Théâtre
« Viejo, solo y puto » : une Argentine ennuyeuse, prise à vif mais en manque de vie

« Viejo, solo y puto » : une Argentine ennuyeuse, prise à vif mais en manque de vie

21 January 2015 | PAR Geoffrey Nabavian

Malgré cinq interprètes de grand talent, ce spectacle de l’argentin Sergio Boris s’essouffle vite. Cette photographie crue du présent de son pays ne trouble hélas pas beaucoup. L’équipe a voulu convoquer le « vrai » sans tricher, mais le manque de formes et d’enjeu lasse vite.

[rating=2]

Viejo solo y putoL’arrière-boutique d’une pharmacie. A l’intérieur, Evaristo, le fils du propriétaire. Et Claudio, ami à lui, trempant dans le commerce non-officiel de médicaments. Claudio, qui est là avec son amant, un travesti du nom de Sandra. Et avec le protecteur de celui-ci : Julia. Arrive Daniel, le frère cadet d’Evaristo, désireux d’être pharmacien, mais aussi de rester droit. Son air énervé et tendu laisse présager qu’il échouera. C’est que dans l’Argentine actuelle…

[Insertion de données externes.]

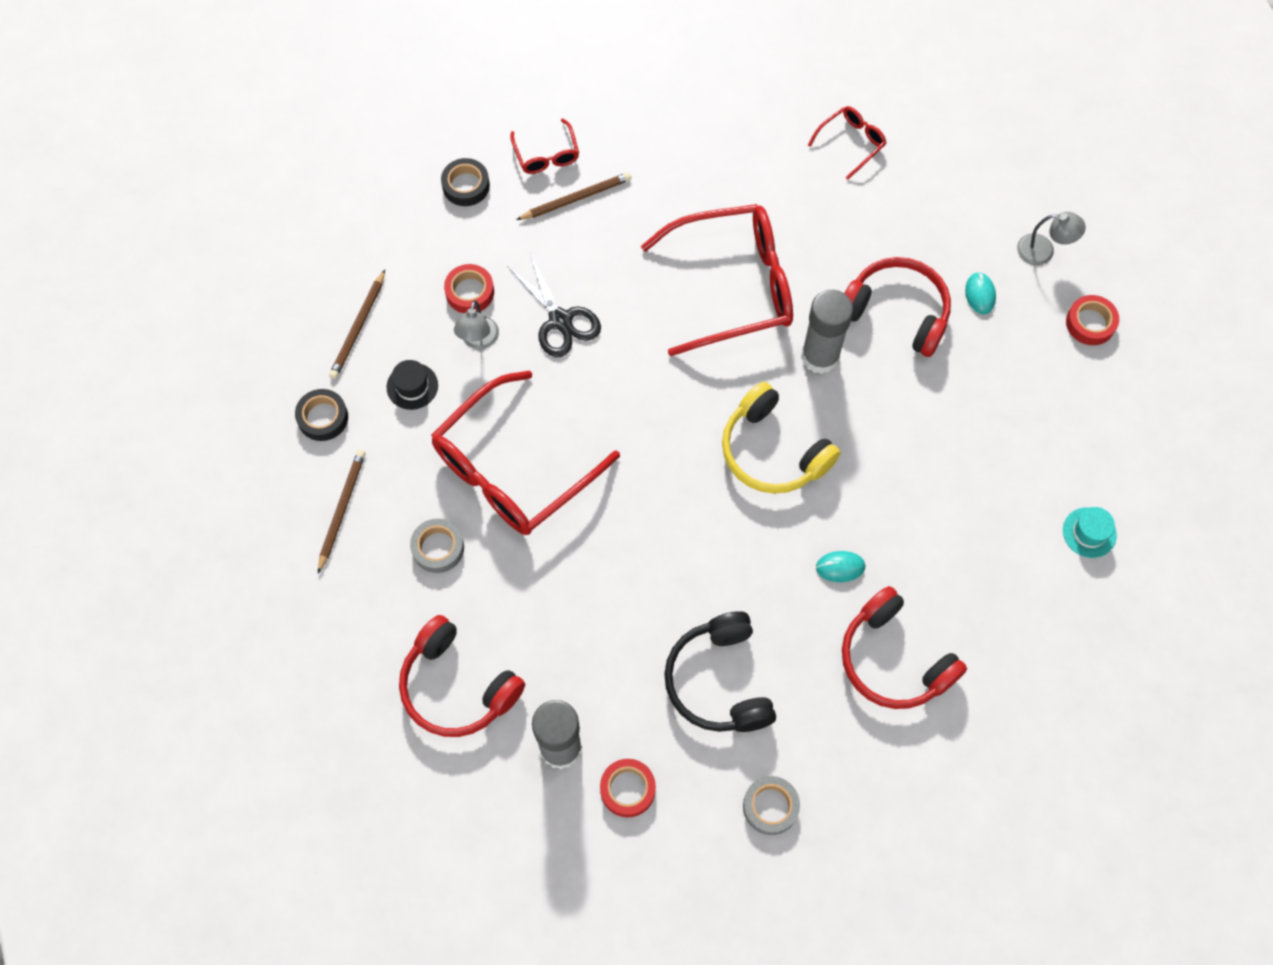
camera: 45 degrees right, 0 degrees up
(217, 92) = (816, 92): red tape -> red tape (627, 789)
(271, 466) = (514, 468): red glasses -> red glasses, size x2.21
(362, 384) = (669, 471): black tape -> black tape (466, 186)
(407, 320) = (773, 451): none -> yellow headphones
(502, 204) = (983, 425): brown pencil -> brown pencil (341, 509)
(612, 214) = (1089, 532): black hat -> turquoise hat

Préparation pour une « soirée mousse », pizzas, bières, injections d’hormones prises sur les rayonnages, et tranches de dialogues crus et à vif : il n’y a, au final, pas de véritable action dans Viejo, solo y puto. Pas de trame, pas d’évolution. Impossible, même, de parler d’instantanés : on est confronté à une situation. Désespérée, bien sûr. On y perçoit des traces d’improvisation. Sergio Boris (acteur qu’on a vu dans des films comme Whisky Romeo Lulu, Felicidad ou Canada Morrison) confie avoir voulu convoquer, plutôt que des personnages, « d’autres forces, non bourgeoises ». Avec pour but de créer « un espace qui n’est pas la vie mais qui lui ressemble ».

Fotografía de prensa de Viejo Solo Y Puto. Dirección Sergio Boris.Un décalage infime devrait en jaillir, afin que toute cette noirceur trouble et devienne lyrique. Mais le spectacle n’aboutit ni à du lyrisme, ni à des questionnements. L’indéfinition, plutôt que de permettre à l’imprévu d’émerger sur la scène de théâtre, finit par figer tout. Car on se sent à distance. On n’a pas l’impression d’accéder à l’intériorité de ces hommes. Et on ne comprend pas leurs rapports. Du même coup, lorsque les épanchements surviennent, ils apparaissent forcés. D’autre part, ce qui se dit reste trop directement social ou politique, donc artificiel. Trop elliptique, également, pour qu’on saisisse en pensée l’ampleur des problèmes argentins. Et comme on a du mal à ressentir…

Cette « photographie » finit par devenir monolithique. L’heure dix que dure le spectacle apparaît longue. D’autant plus dommage que les interprètes sont excellents, Federico Liss en particulier, déchaîné dans la sincérité. Chacun joue-t-il son propre rôle ? on n’en est pas sûr. Et le problème est peut-être là : à force de vouloir le faire croire, on voit trop l’acteur en train de jouer, sous la situation… On aurait pourtant aimé être hypnotisés… Mais cette noirceur manque d’enjeu…

Viejo, solo y puto, un spectacle mis en scène par Sergio Boris. Avec Patricio Aramburu, Jorge Eiro, Marcelo Ferrari, Dario Guersenzvaig, Federico Liss. Durée : 1h10. A Aubervilliers, au Théâtre de la Commune, jusqu’au 29 janvier.